Well, that was not fun.
What I thought was a simple cold turned out to be a Fiendishly Fierce Flu. It included such unlovely symptoms as:
- The Red Hot Chills. I huddled in bed under all the blankets I could find, also wearing a fleece and a HAT, and I was still shaking like a 6.0 earthquake, and my teeth were chattering more than everyone on the Red Carpet combined. The alternative to the Chills was the Red Hot part, with my hair and t-shirt soaked with sweat like the least attractive contestant in a wet t-shirt contest. In Appalachia.

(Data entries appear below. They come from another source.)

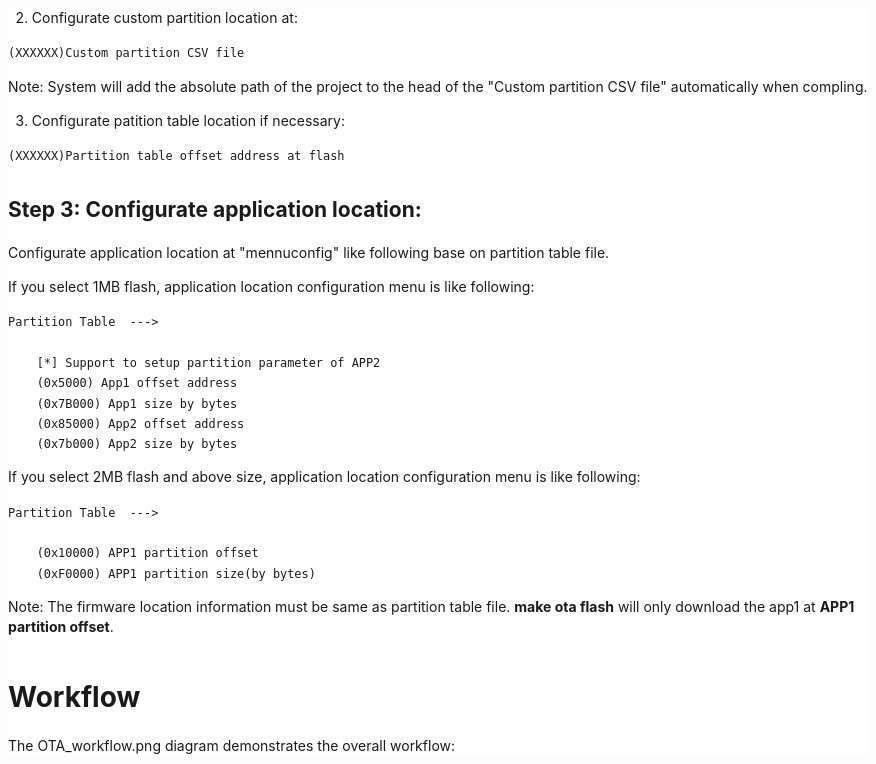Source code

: 2. Configurate custom partition location at:

```
(XXXXXX)Custom partition CSV file
```

Note: System will add the absolute path of the project to the head of the "Custom partition CSV file" automatically when compling.

3. Configurate patition table location if necessary:

```
(XXXXXX)Partition table offset address at flash
```

## Step 3: Configurate application location:

Configurate application location at "mennuconfig" like following base on partition table file.

If you select 1MB flash, application location configuration menu is like following:

```
Partition Table  --->

    [*] Support to setup partition parameter of APP2
    (0x5000) App1 offset address 
    (0x7B000) App1 size by bytes 
    (0x85000) App2 offset address
    (0x7b000) App2 size by bytes
```

If you select 2MB flash and above size, application location configuration menu is like following:

```
Partition Table  --->

    (0x10000) APP1 partition offset
    (0xF0000) APP1 partition size(by bytes)
```

Note: The firmware location information must be same as partition table file. **make ota flash** will only download the app1 at **APP1 partition offset**.

# Workflow

The OTA_workflow.png diagram demonstrates the overall workflow:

- The Eponymous Fever. In an effort to bring down the fever, bathed burning face with cool (for about 5 seconds), damp cloth, looking like an extra from a hospital scene in a Civil War epic made by Ed Wood.
- The Volcanic Vomiting. As if its mere existence wasn’t bad enough, The VV liked to make sudden, surprise appearances, when its Victim was as far from the salle de bains as possible. Its sense of humor is as sick as I am.
Add to the mix lungs that sound like a dying bagpipe every time you breathe and a savage dose of monthly girl grossness, and you have a perfect recipe for perfect misery.
I’m now experiencing the Exhausted Aftermath, with aftershocks of coughing and baling out my nose, which just keeps refilling. No word on the transplant yet.